▶

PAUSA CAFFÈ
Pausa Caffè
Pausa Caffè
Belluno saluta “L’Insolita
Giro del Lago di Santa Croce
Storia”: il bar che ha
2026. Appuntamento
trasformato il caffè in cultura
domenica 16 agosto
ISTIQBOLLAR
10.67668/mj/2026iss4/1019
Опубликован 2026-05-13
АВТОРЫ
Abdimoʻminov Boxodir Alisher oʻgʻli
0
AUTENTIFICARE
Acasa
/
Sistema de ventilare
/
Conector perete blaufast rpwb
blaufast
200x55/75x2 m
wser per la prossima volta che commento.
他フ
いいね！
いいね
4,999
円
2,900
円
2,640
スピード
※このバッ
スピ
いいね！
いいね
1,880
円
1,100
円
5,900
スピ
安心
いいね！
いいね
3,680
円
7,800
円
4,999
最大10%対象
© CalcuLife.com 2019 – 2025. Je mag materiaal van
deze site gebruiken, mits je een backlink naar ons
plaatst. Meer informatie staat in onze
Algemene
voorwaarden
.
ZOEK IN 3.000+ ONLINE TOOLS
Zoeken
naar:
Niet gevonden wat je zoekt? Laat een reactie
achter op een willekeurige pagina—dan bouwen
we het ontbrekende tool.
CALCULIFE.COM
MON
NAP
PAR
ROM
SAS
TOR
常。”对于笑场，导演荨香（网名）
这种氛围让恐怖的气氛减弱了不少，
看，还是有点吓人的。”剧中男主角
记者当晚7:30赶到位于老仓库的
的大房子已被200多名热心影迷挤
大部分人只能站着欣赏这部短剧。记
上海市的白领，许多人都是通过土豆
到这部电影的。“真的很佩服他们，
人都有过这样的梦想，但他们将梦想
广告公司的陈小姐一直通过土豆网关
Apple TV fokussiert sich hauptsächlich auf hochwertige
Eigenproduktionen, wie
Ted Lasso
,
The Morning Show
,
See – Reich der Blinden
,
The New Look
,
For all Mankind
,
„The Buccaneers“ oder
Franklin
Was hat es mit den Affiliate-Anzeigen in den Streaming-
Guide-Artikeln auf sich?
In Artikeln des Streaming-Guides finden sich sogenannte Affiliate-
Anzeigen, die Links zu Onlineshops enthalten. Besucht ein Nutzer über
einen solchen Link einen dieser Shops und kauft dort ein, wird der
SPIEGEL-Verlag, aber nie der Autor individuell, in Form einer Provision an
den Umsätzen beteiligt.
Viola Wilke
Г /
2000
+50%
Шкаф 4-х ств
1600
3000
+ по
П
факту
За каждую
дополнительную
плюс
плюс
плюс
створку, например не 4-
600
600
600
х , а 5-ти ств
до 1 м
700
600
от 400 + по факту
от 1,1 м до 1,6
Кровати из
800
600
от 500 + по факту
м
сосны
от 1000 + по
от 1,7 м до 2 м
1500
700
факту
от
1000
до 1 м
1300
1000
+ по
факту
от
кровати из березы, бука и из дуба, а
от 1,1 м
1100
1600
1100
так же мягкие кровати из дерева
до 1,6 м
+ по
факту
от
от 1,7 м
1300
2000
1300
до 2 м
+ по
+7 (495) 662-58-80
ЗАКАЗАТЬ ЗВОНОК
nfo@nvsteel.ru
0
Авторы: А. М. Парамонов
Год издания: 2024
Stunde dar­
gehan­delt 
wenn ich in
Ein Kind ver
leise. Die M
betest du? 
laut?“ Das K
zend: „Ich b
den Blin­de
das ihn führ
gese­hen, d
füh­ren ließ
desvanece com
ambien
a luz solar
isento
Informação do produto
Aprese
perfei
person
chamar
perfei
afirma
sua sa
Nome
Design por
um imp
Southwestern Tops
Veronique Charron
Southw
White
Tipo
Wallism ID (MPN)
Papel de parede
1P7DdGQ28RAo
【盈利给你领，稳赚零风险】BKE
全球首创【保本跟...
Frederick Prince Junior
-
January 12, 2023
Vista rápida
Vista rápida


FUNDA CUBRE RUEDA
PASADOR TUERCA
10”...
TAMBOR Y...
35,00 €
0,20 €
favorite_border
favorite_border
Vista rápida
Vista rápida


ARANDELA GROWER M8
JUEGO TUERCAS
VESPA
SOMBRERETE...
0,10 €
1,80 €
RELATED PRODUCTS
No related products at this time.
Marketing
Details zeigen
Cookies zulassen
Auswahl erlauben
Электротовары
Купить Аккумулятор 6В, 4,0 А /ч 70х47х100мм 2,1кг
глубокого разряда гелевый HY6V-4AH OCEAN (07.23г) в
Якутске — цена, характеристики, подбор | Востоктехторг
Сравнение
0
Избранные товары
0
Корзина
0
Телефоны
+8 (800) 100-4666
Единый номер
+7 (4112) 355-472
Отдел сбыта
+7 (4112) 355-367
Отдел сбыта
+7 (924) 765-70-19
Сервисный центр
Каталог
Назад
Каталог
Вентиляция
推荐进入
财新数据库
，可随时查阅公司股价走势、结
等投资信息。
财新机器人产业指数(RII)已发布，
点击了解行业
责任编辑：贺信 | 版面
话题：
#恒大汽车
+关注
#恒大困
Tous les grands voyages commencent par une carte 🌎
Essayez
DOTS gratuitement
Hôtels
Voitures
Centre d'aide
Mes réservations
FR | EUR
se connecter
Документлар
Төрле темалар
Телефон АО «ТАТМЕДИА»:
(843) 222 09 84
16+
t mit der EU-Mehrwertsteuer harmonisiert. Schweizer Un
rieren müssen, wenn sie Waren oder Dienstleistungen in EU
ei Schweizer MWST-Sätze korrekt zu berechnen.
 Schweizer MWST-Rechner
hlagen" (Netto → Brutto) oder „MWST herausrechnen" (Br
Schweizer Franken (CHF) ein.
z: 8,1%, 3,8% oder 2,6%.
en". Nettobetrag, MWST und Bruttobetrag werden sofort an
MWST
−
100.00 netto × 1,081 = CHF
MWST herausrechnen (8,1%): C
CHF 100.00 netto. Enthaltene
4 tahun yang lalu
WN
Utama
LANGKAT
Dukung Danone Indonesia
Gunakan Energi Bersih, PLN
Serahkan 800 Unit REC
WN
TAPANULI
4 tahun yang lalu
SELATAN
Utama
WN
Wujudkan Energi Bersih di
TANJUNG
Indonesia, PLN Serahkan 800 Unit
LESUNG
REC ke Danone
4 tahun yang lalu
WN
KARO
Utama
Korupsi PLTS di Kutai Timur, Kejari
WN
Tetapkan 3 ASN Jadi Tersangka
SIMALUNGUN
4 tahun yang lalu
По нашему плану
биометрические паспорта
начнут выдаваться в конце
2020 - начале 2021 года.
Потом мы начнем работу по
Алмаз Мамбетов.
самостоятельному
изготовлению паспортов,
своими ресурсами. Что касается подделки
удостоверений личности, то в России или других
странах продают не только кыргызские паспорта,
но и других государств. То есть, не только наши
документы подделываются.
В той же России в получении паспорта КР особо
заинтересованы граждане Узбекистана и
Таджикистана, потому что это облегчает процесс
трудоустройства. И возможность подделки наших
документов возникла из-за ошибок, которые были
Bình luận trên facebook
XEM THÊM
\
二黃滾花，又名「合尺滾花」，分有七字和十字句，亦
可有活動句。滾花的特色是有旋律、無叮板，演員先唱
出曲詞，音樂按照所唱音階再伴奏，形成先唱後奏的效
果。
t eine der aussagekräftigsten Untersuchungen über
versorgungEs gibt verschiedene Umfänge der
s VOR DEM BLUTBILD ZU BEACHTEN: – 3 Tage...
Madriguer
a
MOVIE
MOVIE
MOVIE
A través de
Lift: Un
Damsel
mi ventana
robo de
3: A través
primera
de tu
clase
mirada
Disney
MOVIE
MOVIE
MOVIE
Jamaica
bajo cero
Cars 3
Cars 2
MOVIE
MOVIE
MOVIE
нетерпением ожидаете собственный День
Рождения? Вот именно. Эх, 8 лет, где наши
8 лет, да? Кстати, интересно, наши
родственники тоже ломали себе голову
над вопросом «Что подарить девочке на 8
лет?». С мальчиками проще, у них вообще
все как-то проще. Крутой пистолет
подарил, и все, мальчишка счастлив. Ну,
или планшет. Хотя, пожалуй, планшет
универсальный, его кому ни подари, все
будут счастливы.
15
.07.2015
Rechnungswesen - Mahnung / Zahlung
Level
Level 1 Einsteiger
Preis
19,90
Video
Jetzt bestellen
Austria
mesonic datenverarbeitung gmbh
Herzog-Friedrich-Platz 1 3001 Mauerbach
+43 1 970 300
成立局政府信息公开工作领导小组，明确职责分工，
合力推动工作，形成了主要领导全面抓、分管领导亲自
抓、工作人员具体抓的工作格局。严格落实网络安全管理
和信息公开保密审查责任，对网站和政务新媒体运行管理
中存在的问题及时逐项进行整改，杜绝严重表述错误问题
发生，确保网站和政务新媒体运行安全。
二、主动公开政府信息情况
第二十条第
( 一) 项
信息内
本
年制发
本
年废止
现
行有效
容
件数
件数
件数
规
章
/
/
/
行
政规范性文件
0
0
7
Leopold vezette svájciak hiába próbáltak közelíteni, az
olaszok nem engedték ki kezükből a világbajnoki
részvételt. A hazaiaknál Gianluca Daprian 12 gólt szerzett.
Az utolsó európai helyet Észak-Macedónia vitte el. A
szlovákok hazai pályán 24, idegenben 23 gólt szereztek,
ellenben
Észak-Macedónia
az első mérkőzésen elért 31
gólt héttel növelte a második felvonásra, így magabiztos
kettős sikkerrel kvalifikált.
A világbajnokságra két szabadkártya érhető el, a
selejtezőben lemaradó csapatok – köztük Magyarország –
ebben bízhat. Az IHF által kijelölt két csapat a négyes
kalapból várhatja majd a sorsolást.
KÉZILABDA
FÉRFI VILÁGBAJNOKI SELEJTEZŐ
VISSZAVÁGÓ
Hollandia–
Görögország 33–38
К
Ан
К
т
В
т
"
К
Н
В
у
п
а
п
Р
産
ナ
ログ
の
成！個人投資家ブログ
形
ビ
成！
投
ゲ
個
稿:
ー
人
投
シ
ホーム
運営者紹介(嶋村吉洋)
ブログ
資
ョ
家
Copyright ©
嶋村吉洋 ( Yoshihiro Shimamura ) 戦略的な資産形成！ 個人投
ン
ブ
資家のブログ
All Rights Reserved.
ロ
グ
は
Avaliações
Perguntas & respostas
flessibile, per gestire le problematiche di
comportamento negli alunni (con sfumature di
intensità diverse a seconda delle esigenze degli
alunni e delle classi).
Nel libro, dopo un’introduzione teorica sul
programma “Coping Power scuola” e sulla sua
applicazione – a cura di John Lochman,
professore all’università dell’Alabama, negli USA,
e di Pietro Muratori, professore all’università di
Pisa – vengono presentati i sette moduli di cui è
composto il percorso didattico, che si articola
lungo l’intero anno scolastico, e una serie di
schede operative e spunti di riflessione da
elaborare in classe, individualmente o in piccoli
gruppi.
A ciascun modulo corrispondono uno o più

◀

WHAT IS NEEDED: Where a line in the listing above contains "delle", copy that line.

SOLVED EXERCISE:
intensità diverse a seconda delle esigenze degli
alunni e delle classi).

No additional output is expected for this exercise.